If you were only allowed to look for one thing in a prospective manager, what would it be? Business psychology tells us that it should be ‘brains’, or rather general intelligence, or if you want to be precise, the ‘fluid’ bit of general intelligence. That’s the sort of intelligence that helps you to solve problems you haven’t come across before. Why? Of all the things we could assess, general intelligence – or having sufficient brain power – is the most predictive of work performance. Now if you could pick a second thing (this is getting a bit like the three wishes granted by a genie, I admit), what would that be? Again if we go with what’s most predictive we would have select ‘conscientiousness’ – the personality attribute that’s associated with self-organisation, discipline, thoroughness and a need to achieve. It also happens to be the best predictor across all types of work. And if a third choice was available? Then it would have to be emotional stability: being positive, calm and relaxed and able to take what comes your way.
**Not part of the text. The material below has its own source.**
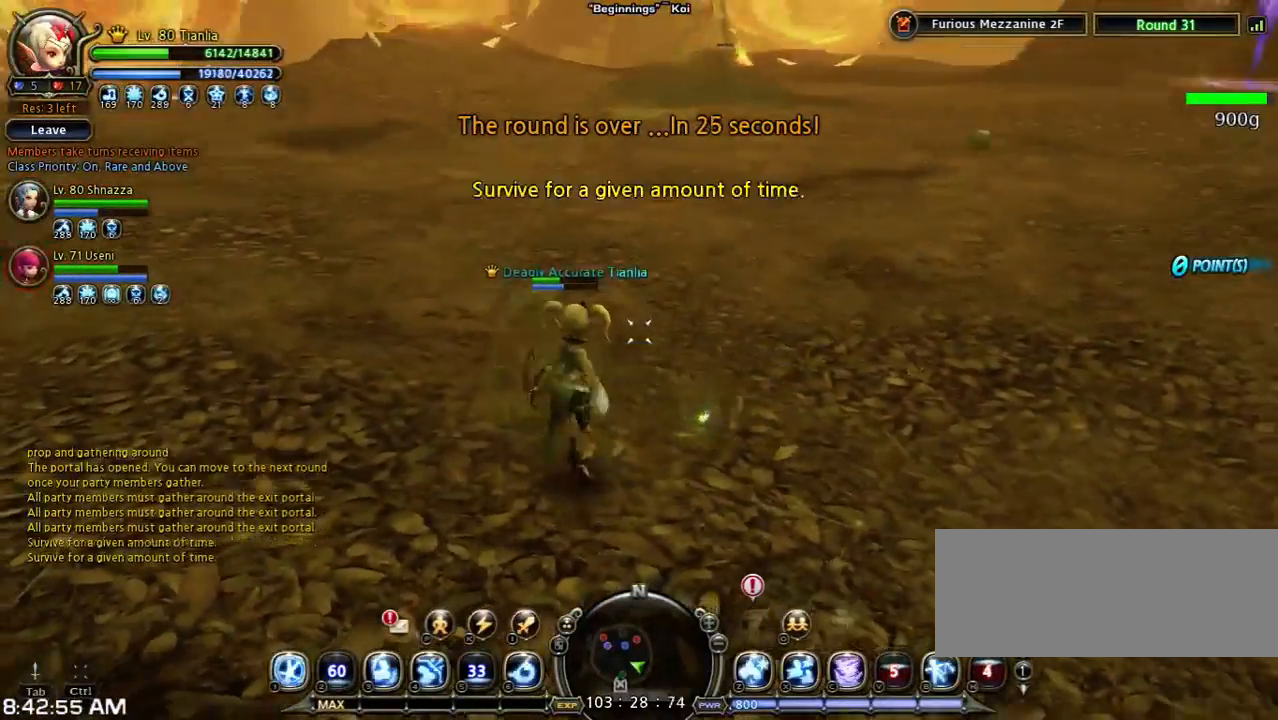
{"keys": ["d", "w"], "events": [[133, "w", "down"], [367, "d", "down"]]}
Do I need to pick anything else? Obviously knowledge and previous experience come into the frame, and it might also be useful to have a sociable (extrovert) manager, and maybe one who was open to new ideas, who was concerned for others, and honest, with a touch of insight… Stop. Actually we’ve already got the top three and we’ve known what they are for at least the last 20 years.
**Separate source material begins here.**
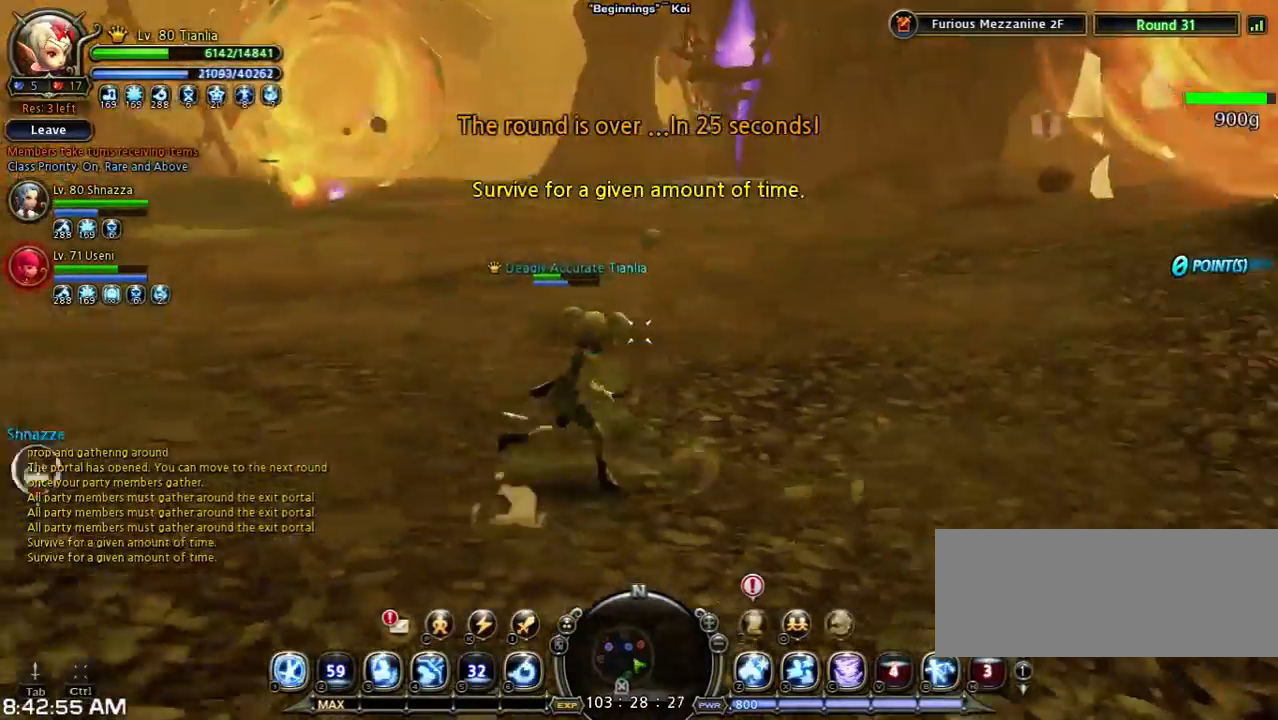
{"keys": ["d", "shift", "space"], "events": [[167, "w", "up"], [300, "shift", "down"], [467, "space", "down"]]}
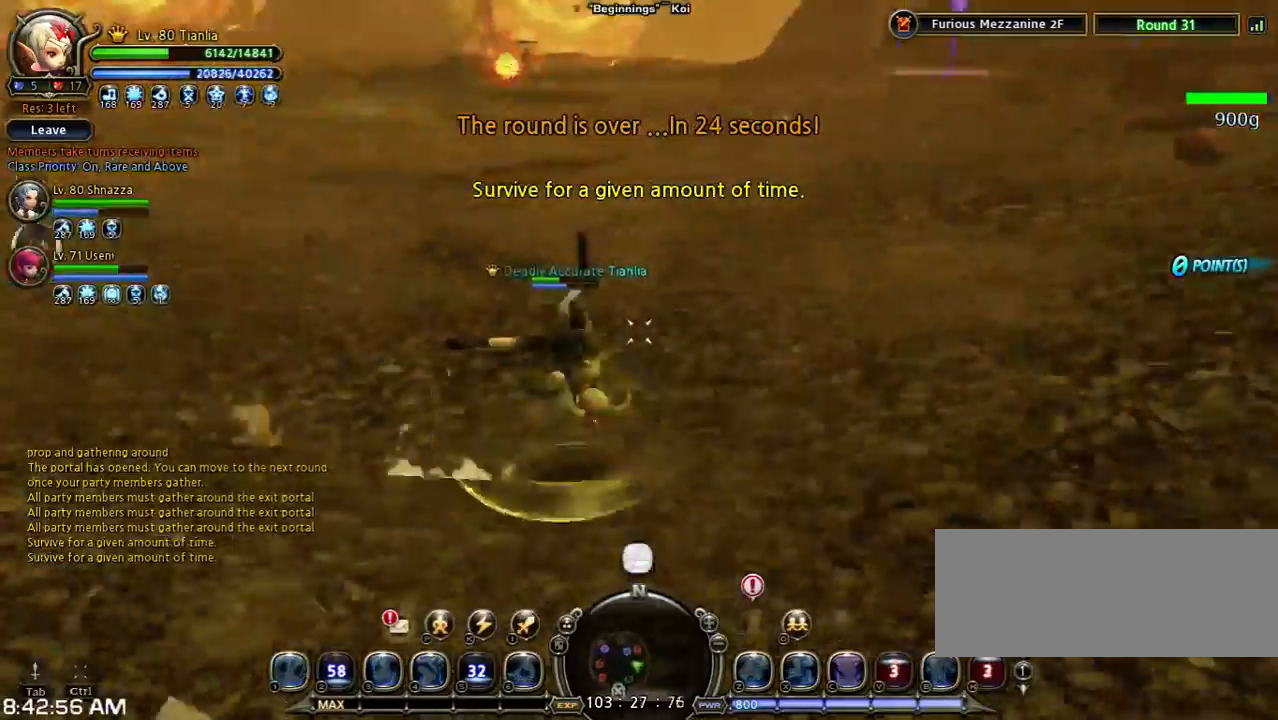
{"keys": ["a", "shift", "w"], "events": [[200, "d", "up"], [200, "shift", "up"], [267, "space", "up"], [333, "shift", "down"], [400, "a", "down"], [400, "w", "down"]]}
However it’s not quite that simple. Here’s the thing: whilst general intelligence and conscientiousness are both predictive of success at work, they do not correlate with each other; indeed some people have found a negative relationship between the two. What’s going on? As you can probably imagine this has been the subject of much debate. One of the ideas is that a negative relationship is due to fluid intelligence affecting the development of conscientiousness. This has the snappy title of ‘intelligence compensation theory’ and it goes like this: fluid intelligence, being innate, is the most likely to influence a growing personality; and to cut to the chase, what then happens is that those with less intelligence compensate by developing higher levels of conscientiousness – and vice versa for those with higher intelligence. Well, it ties in with the statistics, but as you can imagine it’s rather controversial. Mind you it does help to explain the bright individual who flies by the seat of their pants (low conscientiousness) and who nevertheless tends to get away with it.
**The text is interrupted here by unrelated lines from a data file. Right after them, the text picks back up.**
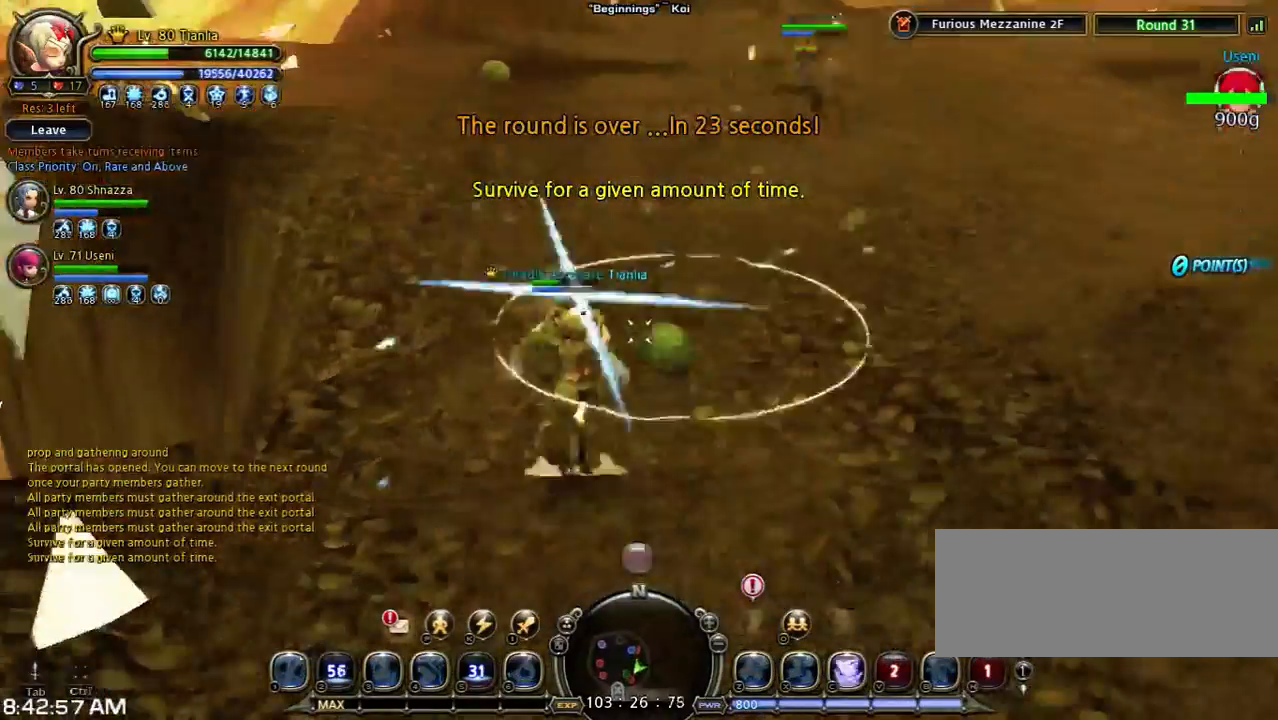
{"keys": ["shift", "space", "w"], "events": [[67, "shift", "down"], [467, "space", "down"]]}
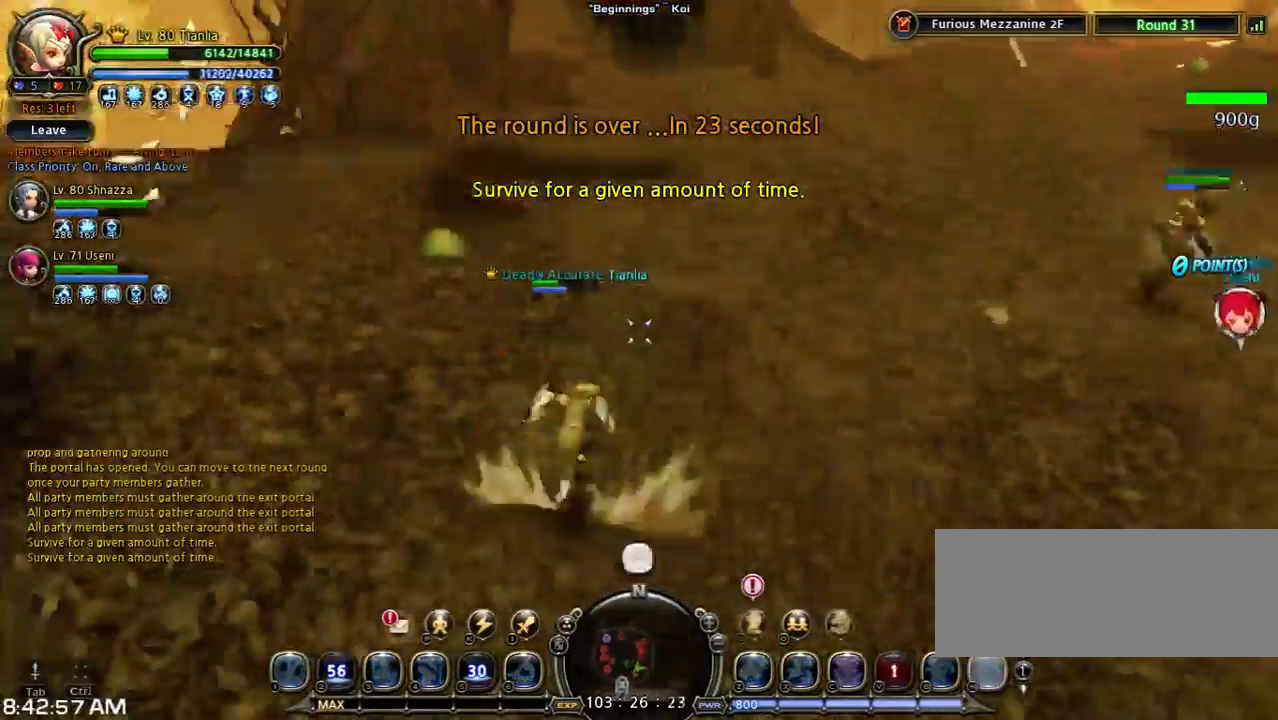
{"keys": ["w"], "events": [[333, "space", "up"], [400, "shift", "up"]]}
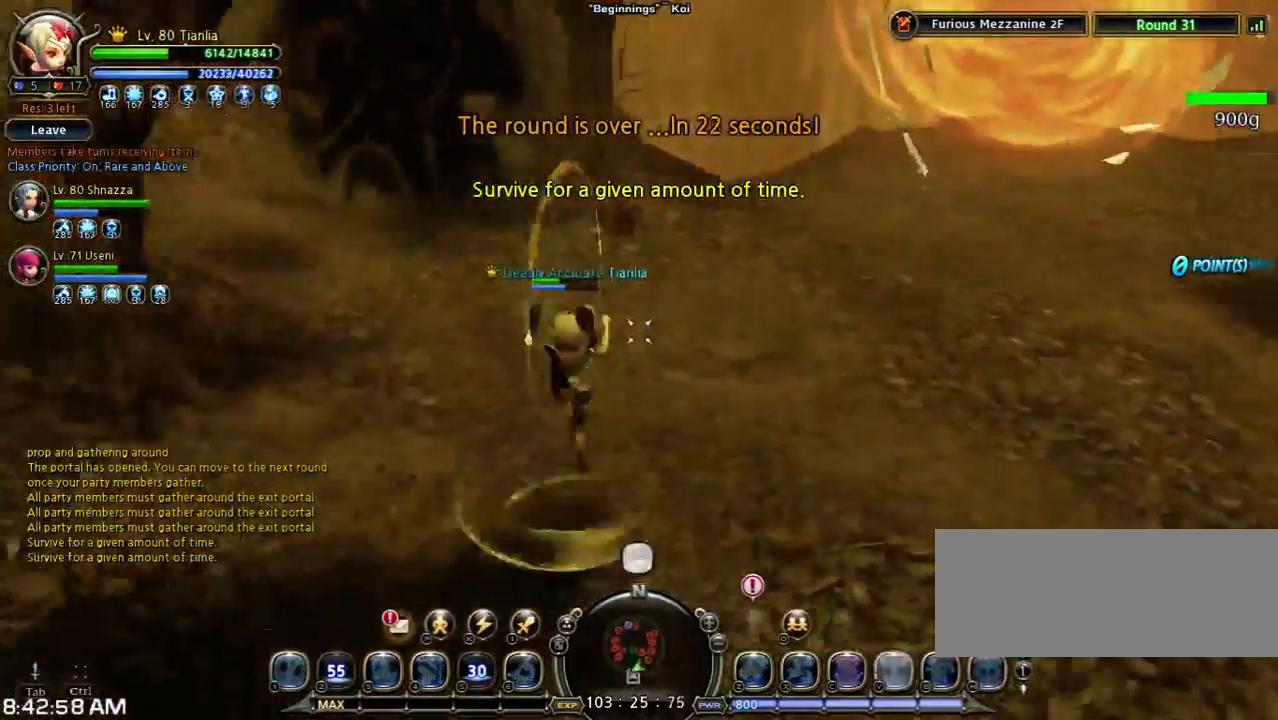
{"keys": ["w"], "events": []}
But getting back to our prospective manager, perhaps there’s a less esoteric explanation. Conscientiousness is a mix of different attributes, which usually include dutifulness and deliberation on the one hand, and achievement orientation and competence on the other. Thus it’s likely that the dutiful plodder aspects of this personality factor are negatively associated with intelligence; and the achieving, competent, striving bits are positively associated. So could it just be that we’ve been looking at personality at the wrong level?
So here’s the punch line – looking for general intelligence, consciousness and emotional stability is still good advice, but don’t be surprised if those with brains can look like riskier bets because they sometimes get lower overall conscientiousness scores. You’re going to have to dig deeper to find out who you’re really dealing with!
Note: If you’re worried about the other bit of general intelligence, the learnt or ‘crystallised’ aspect, there’s an ongoing argument about whether that is or isn’t related to conscientiousness, and in what combination (or not) with fluid intelligence. Let alone those that think intelligence is part of personality. I expect you get the idea.
Barrick, M.R. & Mount, M.K. (1991). The big five personality dimensions and job performance: A meta-analysis. Personnel Psychology, 44, 1-26.
Moutafi, J., Furnham, A. & Paltiel, L. (2004). Why is conscientiousness negatively correlated with intelligence? Personality and Individual Differences, 37(5), 1013-1022.
Schmidt, F.L. & Hunter, J.E. (1998). The validity and utility of selection methods in personnel psychology: Practical and theoretical implications of 85 years of research findings. Psychological Bulletin, 124, 262-274.